During the pendency of the suit, formal legal discovery will take place. The insurance company lawyer will send us written questions, called interrogatories, for you to answer. We usually will provide as much information to answer those questions as we can from the investigation, which is already in our file, and then we will forward those questions to you for review and completion. Your answers will be sworn under oath, and copies of them will be filed with the court and with the lawyer who submitted them. We, too, will send written interrogatories to the opposing parties requiring them to answer under oath.
After those questions and answers have been exchanged, depositions will be conducted. A deposition is a formal statement, under oath, given in response to questioning by the lawyers in the case. The defense attorneys have the right to take your deposition, to ask you about what happened, how you have been injured, and other background information. We also have the right to take depositions of the defendants. Depositions of witnesses to the accident or injuries may also be taken. We will send more complete instructions about depositions when yours is scheduled, and we will review your case and expected testimony with you before your deposition is conducted.

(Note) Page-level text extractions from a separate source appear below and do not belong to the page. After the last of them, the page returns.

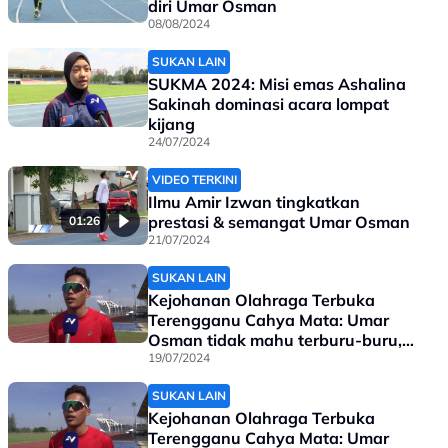
diri Umar Osman
08/08/2024
SUKAN LAIN
SUKMA 2024: Misi emas Ashalina
Sakinah dominasi acara lompat
kijang
24/07/2024
VIDEO TERKINI
Ilmu Amir Izwan tingkatkan
prestasi & semangat Umar Osman
01:26
21/07/2024
SUKAN LAIN
Kejohanan Olahraga Terbuka
Terengganu Cahya Mata: Umar
Osman tidak mahu terburu-buru,
SUKMA sasaran sebenar
19/07/2024
SUKAN LAIN
Kejohanan Olahraga Terbuka
Terengganu Cahya Mata: Umar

In a personal injury suit you may also be required to submit to an examination by an insurance company doctor to evaluate your injuries. Under certain conditions you may also be required to produce for the insurance company photographs, materials, documents and records connected with your claim, in addition to authorizations for the insurance company lawyer to get your past or present employment and medical records. At the same time the defense is literally discovering what your case is about, we are discovering what their case is about by using the same legal mechanisms — interrogatories, depositions, requests for admission and requests for production.